Il est par conséquent primordial d’assurer une coordination efficace entre les parties pour gérer les délais d’exonération impartis. L’investisseur est donc invité à s’assurer que le maître d’œuvre sélectionné par ses soins est en mesure d’effectuer le suivi des délais en étant parfaitement informé des règles applicables à (i) la définition du point de départ du délai de 36 mois au cours duquel ce dernier bénéficie des exonérations applicables ainsi que (ii) les conditions de prorogation (avec ou sans exigence de démonstration de l’existence d’une force majeure) dudit délai en cas de survenance de circonstances non-imputables à l’investisseur.
Quel est le principal point d’attention pour un maître d’œuvre dont le client bénéficie d’une convention d’investissement ?
Nous constatons régulièrement que des maîtres d’œuvre non-avertis anticipent à tort une extension des droits du titulaire de la convention d’investissement à leur profit, ce qui peut entraîner des conséquences particulièrement dommageables dans l’exécution des projets. Concrètement, ces derniers doivent facturer leur client en exonération de TVA, tout en supportant des charges soumises à cette taxe.

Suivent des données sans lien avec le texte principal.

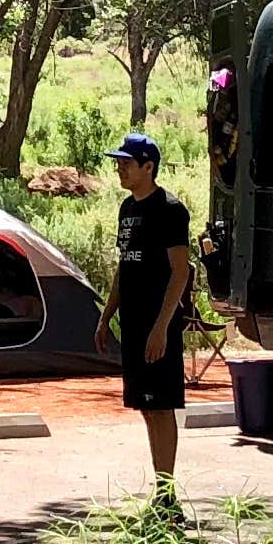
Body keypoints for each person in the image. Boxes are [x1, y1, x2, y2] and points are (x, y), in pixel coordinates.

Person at [110, 130, 195, 501]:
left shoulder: (169, 210)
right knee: (145, 406)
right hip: (132, 321)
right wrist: (105, 315)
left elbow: (181, 270)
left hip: (157, 323)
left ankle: (167, 491)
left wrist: (162, 326)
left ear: (149, 166)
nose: (120, 170)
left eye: (127, 164)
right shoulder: (127, 209)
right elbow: (123, 266)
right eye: (118, 164)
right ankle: (160, 488)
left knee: (162, 406)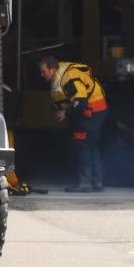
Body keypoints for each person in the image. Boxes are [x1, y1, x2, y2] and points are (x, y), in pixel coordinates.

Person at [39, 56, 108, 193]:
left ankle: (85, 184)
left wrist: (66, 114)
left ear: (52, 70)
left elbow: (80, 103)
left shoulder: (69, 78)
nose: (41, 75)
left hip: (92, 111)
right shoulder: (60, 77)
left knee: (83, 144)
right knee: (91, 145)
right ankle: (97, 183)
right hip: (96, 110)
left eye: (43, 71)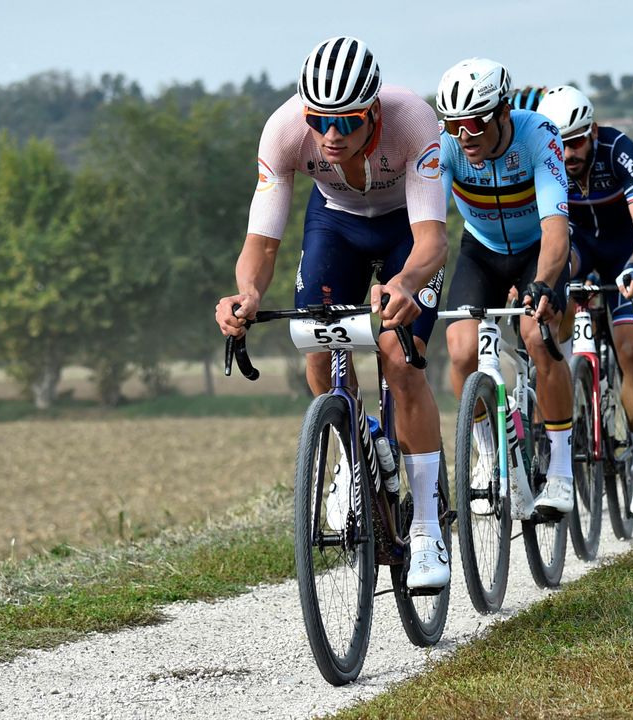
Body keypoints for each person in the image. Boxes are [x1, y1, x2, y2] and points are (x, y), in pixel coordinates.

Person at [214, 37, 451, 588]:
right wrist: (246, 294)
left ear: (372, 112)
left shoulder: (413, 119)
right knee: (317, 347)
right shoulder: (284, 130)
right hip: (336, 223)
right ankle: (353, 447)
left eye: (346, 122)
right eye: (320, 121)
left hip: (406, 233)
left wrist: (405, 283)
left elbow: (433, 241)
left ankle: (425, 528)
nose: (331, 136)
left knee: (398, 356)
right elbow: (263, 242)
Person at [436, 57, 577, 515]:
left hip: (537, 250)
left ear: (501, 112)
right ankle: (486, 453)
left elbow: (557, 227)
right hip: (481, 251)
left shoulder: (539, 134)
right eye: (454, 124)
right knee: (460, 349)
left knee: (538, 336)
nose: (464, 136)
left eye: (474, 123)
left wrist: (542, 284)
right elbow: (430, 225)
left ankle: (560, 471)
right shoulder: (449, 147)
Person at [535, 85, 633, 515]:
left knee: (630, 350)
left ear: (591, 132)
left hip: (624, 255)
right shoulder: (546, 158)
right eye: (558, 144)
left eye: (574, 142)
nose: (566, 153)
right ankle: (565, 374)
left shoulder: (617, 149)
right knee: (557, 294)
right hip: (579, 250)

Ainsi, de sérieuses complications peuvent survenir si le maître d’œuvre n’est pas conscient qu’il doit facturer ses prestations au maître d’ouvrage en exonération de TVA. En effet, dans le contexte d’une convention d’investissement, le droit à déduction de la TVA est transféré au maître d’œuvre, qui peut alors demander à l’administration fiscale le remboursement de la TVA acquittée auprès de ses sous-traitants. Toutefois, ce mécanisme implique un effort de trésorerie de la part de ce dernier, puisque le maître d’œuvre et tenu de s’acquitter du paiement de la TVA à ses fournisseurs et sous-traitants et subit ainsi les délais nécessaires au remboursement de cette TVA par le Trésor public.
La trésorerie du maître d’œuvre (dans certains cas mal dimensionnée) ne lui permet donc plus de faire face à ses charges ce qui peut à terme aboutir à des difficultés importantes dans l’exécution du contrat et partant, dans le développement des projets. A ce titre, il est par conséquent essentiel de garder à l’esprit que le bénéfice de l’exonération de TVA est réservé au maître d’ouvrage (investisseur) et qu’il ne peut, en aucun cas, être transféré au maître d’œuvre.

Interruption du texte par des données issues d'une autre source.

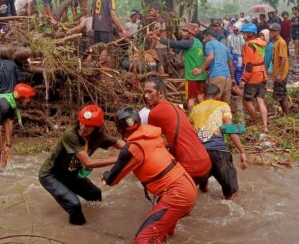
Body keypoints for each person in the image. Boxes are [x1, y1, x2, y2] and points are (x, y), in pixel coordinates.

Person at [103, 107, 198, 244]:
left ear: (120, 128)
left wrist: (105, 175)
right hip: (187, 184)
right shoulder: (152, 135)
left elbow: (112, 180)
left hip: (177, 193)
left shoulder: (132, 149)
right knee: (165, 232)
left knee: (143, 239)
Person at [39, 105, 124, 225]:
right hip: (51, 175)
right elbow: (87, 162)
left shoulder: (99, 137)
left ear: (96, 128)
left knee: (95, 194)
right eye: (82, 123)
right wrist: (118, 159)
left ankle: (96, 221)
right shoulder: (71, 134)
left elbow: (119, 144)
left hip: (70, 174)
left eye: (88, 126)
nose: (83, 127)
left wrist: (136, 149)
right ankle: (79, 230)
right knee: (74, 205)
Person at [143, 77, 211, 182]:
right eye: (145, 92)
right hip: (206, 163)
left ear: (161, 93)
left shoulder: (155, 113)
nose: (146, 96)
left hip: (190, 167)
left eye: (150, 92)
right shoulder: (177, 107)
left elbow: (153, 144)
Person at [189, 83, 247, 199]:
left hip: (200, 154)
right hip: (218, 152)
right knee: (232, 193)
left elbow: (190, 132)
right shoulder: (222, 105)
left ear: (204, 95)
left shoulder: (195, 109)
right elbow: (230, 129)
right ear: (218, 96)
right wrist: (242, 151)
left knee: (203, 188)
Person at [157, 23, 206, 110]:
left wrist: (156, 38)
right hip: (201, 74)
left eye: (184, 31)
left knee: (191, 99)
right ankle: (204, 115)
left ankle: (191, 117)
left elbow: (174, 43)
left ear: (190, 33)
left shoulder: (188, 43)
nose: (182, 33)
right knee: (200, 95)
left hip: (192, 76)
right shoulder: (197, 42)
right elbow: (181, 47)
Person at [239, 23, 269, 133]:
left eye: (245, 33)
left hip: (252, 77)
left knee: (247, 101)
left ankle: (257, 123)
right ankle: (265, 126)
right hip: (262, 74)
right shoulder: (261, 44)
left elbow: (249, 65)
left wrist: (243, 79)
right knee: (260, 100)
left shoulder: (248, 46)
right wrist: (265, 75)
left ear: (250, 34)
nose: (243, 35)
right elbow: (262, 61)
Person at [193, 29, 235, 105]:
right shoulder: (224, 46)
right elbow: (231, 63)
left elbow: (211, 57)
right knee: (225, 105)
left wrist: (200, 69)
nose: (204, 39)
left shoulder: (209, 44)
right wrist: (232, 78)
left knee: (212, 103)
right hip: (227, 77)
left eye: (204, 37)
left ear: (209, 36)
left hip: (217, 75)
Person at [91, 0, 128, 67]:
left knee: (97, 49)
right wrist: (122, 29)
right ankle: (106, 73)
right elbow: (113, 15)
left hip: (96, 27)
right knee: (106, 50)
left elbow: (92, 12)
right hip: (106, 28)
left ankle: (97, 70)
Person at [269, 24, 290, 115]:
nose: (270, 33)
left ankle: (288, 115)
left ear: (277, 32)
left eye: (272, 32)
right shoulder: (276, 42)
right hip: (277, 72)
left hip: (281, 73)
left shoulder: (281, 42)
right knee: (279, 95)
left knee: (281, 94)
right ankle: (285, 113)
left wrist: (280, 73)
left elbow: (283, 58)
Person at [226, 21, 245, 85]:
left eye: (236, 30)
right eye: (233, 30)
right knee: (234, 71)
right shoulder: (230, 37)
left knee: (240, 71)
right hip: (233, 56)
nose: (234, 31)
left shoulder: (243, 37)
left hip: (242, 57)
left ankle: (240, 86)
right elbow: (228, 48)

Dans le cadre d’opérations de construction d’envergure impliquant la conclusion de contrats de conception, fourniture d’équipements et de construction clés en main, il est essentiel pour les parties de bien clarifier leurs rôles, l’étendue de leurs droits et de leurs responsabilités dans la conduite des formalités requises pour permettre au maître d’œuvre bénéficier des avantages découlant d’une convention d’investissement.